Clinical Briefs

By Louis Kuritzky, MD

Injection of Botulinum Toxin for Wrist and Finger Spasticity after a Stroke

Post-stroke spasticity in the hands and wrists is potentially particularly disabling in that it may complicate basic essential daily activities like dressing, washing, and eating. There is a paucity of information about the role of botulinum toxin (BOT) on functional outcome in post-stroke spastic disorders.

Brashear and colleagues studied patients (n = 126) with post-stroke spasticity of the upper extremity. In addition to an overall global assessment, functional disability outcomes measured were hygiene, dressing, limb position, and pain. Each patient selected one of these 4 end points as their personal "principal target," though all parameters were measured for all subjects. Most patients selected "dressing" as the principle target, but more than one quarter chose limb position. Patients received a single set of 4-5 injections in wrist and finger muscles, or placebo. Outcomes were measured at 4, 6, 8, and 12 weeks.

More than twice as many persons who received BOT than those who received placebo achieved improvement in their primary target. For functional disability, BOT recipients’ improvements (at least 1 point on an 8-point scale) were again superior to placebo (83% vs 53%). The physician’s global assessment score was significantly higher for BOT at all follow-up visits. No serious adverse events were seen in either group.

Statistically significant and clinically meaningful improvements in upper extremity function are seen as early as 1 week after BOT injections and are maintained for at least 12 weeks. 
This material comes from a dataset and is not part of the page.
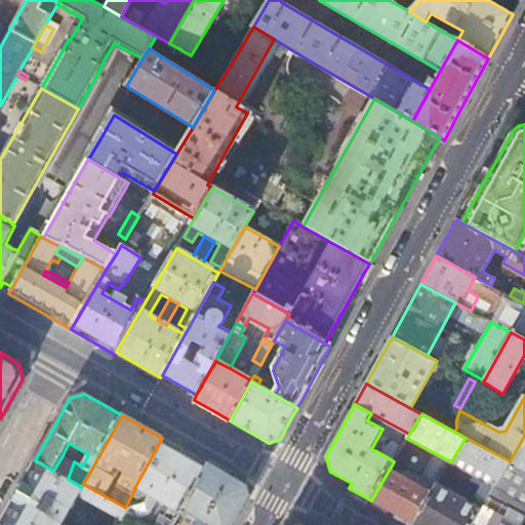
[(524,436),(510,461),(524,470),(524,436)]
Brashear A, et al. N Engl J Med. 2002;346:395-400.


Prescribed Exercise in People with Fibromyalgia

The treatment offered for fibromyalgia (FMG)—typically consisting of analgesics, NSAIDs, and antidepressants, alone or in combination—often provides suboptimal efficacy. Although some trials of exercise have suggested a favorable effect on FMG, their widespread applicability to the ambulatory setting has been limited by underpowered study groups and provision of specialized exercise plans administered in hospitals by health professionals with special expertise in this field.

Richards and Scott investigated the effect of aerobic exercise (treadmill walking or exercise bicycles) or stretching/relaxation activities. Twice-weekly classes of aerobic activities began with two 6-minute sessions and were advanced as tolerated to 2 25-minute sessions over a 12-week observation period. The primary outcome was self-rated global impression, rated on a 7-point scale, with 1 being "very much worse" and 7 being "very much better." Only persons with a score of 6 or greater were considered responders.

The 108 participants were highly disabled at baseline, with a mean SF-36 score greater than 3 SD below normal, and two thirds were receiving disability benefits.

At 3 months, a statistically significantly greater portion of exercise subjects were responders than relaxation subjects (35% vs 18%). This beneficial effect was still measurable at 12 months. A substantial number of individuals were noncompliant: specifically, only 53% of subjects attended at least one third of the exercise classes. Accordingly, the authors do suggest that future investigation should evaluate methods to enhance compliance with exercise, given the favorable effects demonstrated in this trial. 

Richards SCM, Scott DL. BMJ. 2002; 325:185-187.


Risk of Diabetes Among Patients with Schizophrenia

The advent of newer anti- psychotic agents for schizophrenia has broadened the clinician’s therapeutic palette, with the additional benefit of fewer extrapyramidal adverse effects. Nonetheless, this pharmacotherapeutic evolution has introduced a different panel of adverse effects, such as weight gain, dyslipidemia, glucose perturbations, and cardiac toxicities. This study draws upon a very large database from 400 British general practice sites, including 3.5 million patients. The primary outcome was the quantification of risk of new onset diabetes in schizophrenic subjects who received newer antipsychotics, ie, olanzapine and risperidone.

Cases were defined as having been newly diagnosed with the diabetes at least 3 months after the beginning of the study period. Comparators were controls that did not have a diagnosis of diabetes. Study subjects were further classified as those receiving "conventional" antipsychotics or "newer" antipsychotics (olanzapine, risperidone).

Among 19,637 persons with schizophrenia from the study population, 451 cases of incident diabetes were discerned. Compared with matched controls, the odds ratio for diabetes among users of olanzapine was increased almost 6-fold, and was more than 4-fold greater than patients who had received "conventional" agents. There was no significant increase in risk for persons who took risperidone. Koro and colleagues conclude that the metabolic consequences of antipsychotics merit consideration by clinicians. 

Koro CE, et al. BMJ. 2002;325:243.

Dr. Kuritsky, Clinical Assistant Professor, University of Florida, Gainesville, is Associate Editor of Internal Medicine Alert.